------ Supplied material
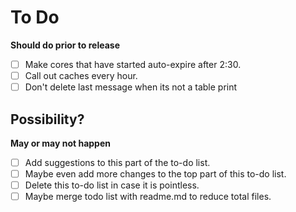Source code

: # To Do
**Should do prior to release**

- [ ] Make cores that have started auto-expire after 2:30.
- [ ] Call out caches every hour.
- [ ] Don't delete last message when its not a table print

## Possibility?
**May or may not happen**

- [ ] Add suggestions to this part of the to-do list.
- [ ] Maybe even add more changes to the top part of this to-do list.
- [ ] Delete this to-do list in case it is pointless.
- [ ] Maybe merge todo list with readme.md to reduce total files.
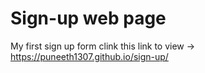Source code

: # Sign-up web page
My first sign up form 
clink this link to view -> https://puneeth1307.github.io/sign-up/

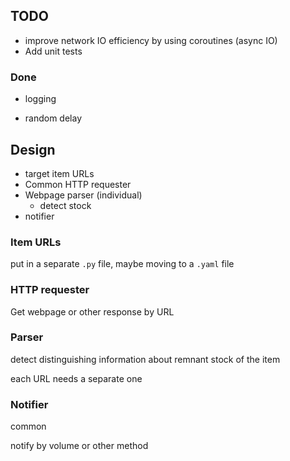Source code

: ## TODO

- improve network IO efficiency by using coroutines (async IO)
- Add unit tests

### Done

- logging

- random delay

## Design

- target item URLs
- Common HTTP requester
- Webpage parser (individual)
  - detect stock
- notifier

### Item URLs

put in a separate `.py` file, maybe moving to a `.yaml` file

### HTTP requester

Get webpage or other response by URL

### Parser

detect distinguishing information about remnant stock of the item

each URL needs a separate one

### Notifier

common

notify by volume or other method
------------
• Brief
Give back the exact lines above, running from the one that has "- [ ] Delete" through the one that has "Get webpage or other response by URL", with nothing added and no pictures.

• Solution to the problem
- [ ] Delete this to-do list in case it is pointless.
- [ ] Maybe merge todo list with readme.md to reduce total files.
Source code

: # Sign-up web page
My first sign up form 
clink this link to view -> https://puneeth1307.github.io/sign-up/

Source code

: ## TODO

- improve network IO efficiency by using coroutines (async IO)
- Add unit tests

### Done

- logging

- random delay

## Design

- target item URLs
- Common HTTP requester
- Webpage parser (individual)
  - detect stock
- notifier

### Item URLs

put in a separate `.py` file, maybe moving to a `.yaml` file

### HTTP requester

Get webpage or other response by URL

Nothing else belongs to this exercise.